TASK TO CARRY OUT: Below are some records. Count the lines with "cuando" in them and give nothing but the total.

Page-level text extractions

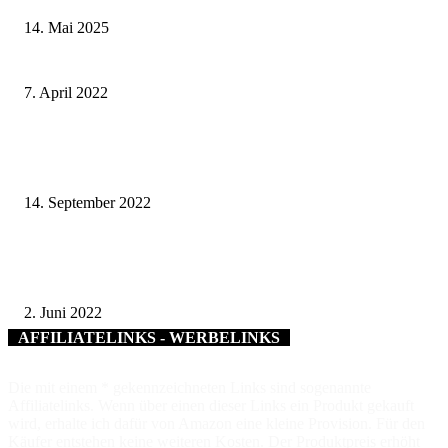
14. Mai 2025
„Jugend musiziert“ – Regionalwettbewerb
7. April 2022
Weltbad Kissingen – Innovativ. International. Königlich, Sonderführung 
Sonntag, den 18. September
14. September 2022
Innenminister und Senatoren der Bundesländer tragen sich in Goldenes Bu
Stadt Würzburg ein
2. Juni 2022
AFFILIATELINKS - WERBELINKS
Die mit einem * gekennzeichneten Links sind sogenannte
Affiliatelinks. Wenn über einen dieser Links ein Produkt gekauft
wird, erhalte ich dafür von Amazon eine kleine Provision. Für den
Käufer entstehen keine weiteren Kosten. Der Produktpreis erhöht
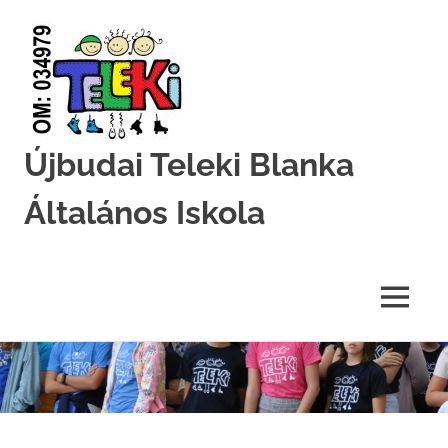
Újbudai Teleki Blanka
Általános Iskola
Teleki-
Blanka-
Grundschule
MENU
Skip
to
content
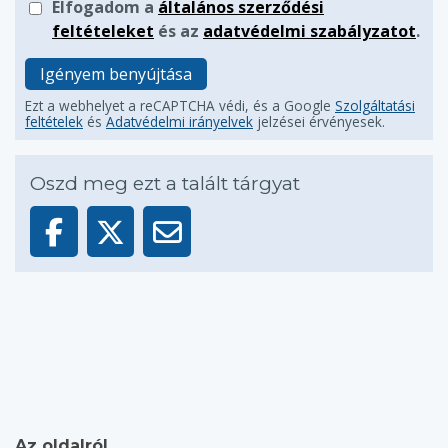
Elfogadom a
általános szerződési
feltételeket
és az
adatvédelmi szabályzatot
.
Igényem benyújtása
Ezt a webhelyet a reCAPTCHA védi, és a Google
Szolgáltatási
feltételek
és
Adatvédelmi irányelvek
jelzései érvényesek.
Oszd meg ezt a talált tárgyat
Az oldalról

* * *

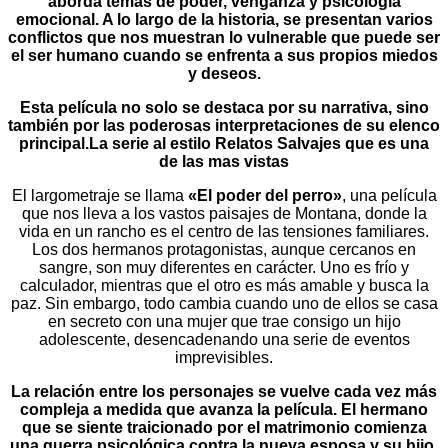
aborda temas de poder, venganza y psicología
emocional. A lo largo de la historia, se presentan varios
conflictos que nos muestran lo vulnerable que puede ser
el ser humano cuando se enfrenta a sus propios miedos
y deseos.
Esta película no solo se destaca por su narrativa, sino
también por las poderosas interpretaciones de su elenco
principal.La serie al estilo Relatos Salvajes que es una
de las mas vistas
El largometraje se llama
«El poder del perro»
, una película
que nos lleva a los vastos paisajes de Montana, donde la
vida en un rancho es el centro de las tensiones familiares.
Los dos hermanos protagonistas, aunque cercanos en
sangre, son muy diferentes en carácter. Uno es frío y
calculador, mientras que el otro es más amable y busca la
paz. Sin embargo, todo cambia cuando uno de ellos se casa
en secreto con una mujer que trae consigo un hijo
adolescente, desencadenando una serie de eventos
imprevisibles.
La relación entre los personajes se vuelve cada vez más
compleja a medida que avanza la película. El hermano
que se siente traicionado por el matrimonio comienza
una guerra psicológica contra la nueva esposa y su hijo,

ANSWER TO THIS EXERCISE: 2